***** TASK MATERIAL
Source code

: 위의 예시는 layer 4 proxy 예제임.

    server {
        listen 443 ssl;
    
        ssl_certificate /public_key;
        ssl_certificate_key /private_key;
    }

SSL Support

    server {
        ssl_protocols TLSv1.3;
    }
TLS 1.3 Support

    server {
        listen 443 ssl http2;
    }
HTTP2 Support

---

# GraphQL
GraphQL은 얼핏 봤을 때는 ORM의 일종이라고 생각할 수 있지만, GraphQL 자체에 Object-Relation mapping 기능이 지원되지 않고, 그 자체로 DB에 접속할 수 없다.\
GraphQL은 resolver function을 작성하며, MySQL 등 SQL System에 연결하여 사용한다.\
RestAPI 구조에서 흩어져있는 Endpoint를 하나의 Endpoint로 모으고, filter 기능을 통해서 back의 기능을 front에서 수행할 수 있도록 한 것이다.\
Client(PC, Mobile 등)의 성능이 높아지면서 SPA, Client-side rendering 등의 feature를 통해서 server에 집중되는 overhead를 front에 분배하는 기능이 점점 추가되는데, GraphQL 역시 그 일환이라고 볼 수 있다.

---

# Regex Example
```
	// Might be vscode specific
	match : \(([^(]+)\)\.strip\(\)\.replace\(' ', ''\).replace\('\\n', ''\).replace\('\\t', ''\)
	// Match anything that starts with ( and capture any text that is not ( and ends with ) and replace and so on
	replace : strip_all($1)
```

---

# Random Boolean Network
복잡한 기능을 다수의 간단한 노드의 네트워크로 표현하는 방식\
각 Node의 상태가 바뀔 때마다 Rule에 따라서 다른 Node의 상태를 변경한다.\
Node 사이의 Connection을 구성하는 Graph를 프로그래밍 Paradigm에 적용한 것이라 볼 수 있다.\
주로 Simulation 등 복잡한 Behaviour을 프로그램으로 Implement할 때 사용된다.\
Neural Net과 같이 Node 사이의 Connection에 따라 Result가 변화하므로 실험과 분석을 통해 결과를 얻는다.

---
**********
TRY IT ->
Restate exactly, and only, every line from the one that contains "# Random Boolean Network" through the last line of the records.

EXERCISE SOLUTION ->
# Random Boolean Network
복잡한 기능을 다수의 간단한 노드의 네트워크로 표현하는 방식\
각 Node의 상태가 바뀔 때마다 Rule에 따라서 다른 Node의 상태를 변경한다.\
Node 사이의 Connection을 구성하는 Graph를 프로그래밍 Paradigm에 적용한 것이라 볼 수 있다.\
주로 Simulation 등 복잡한 Behaviour을 프로그램으로 Implement할 때 사용된다.\
Neural Net과 같이 Node 사이의 Connection에 따라 Result가 변화하므로 실험과 분석을 통해 결과를 얻는다.

---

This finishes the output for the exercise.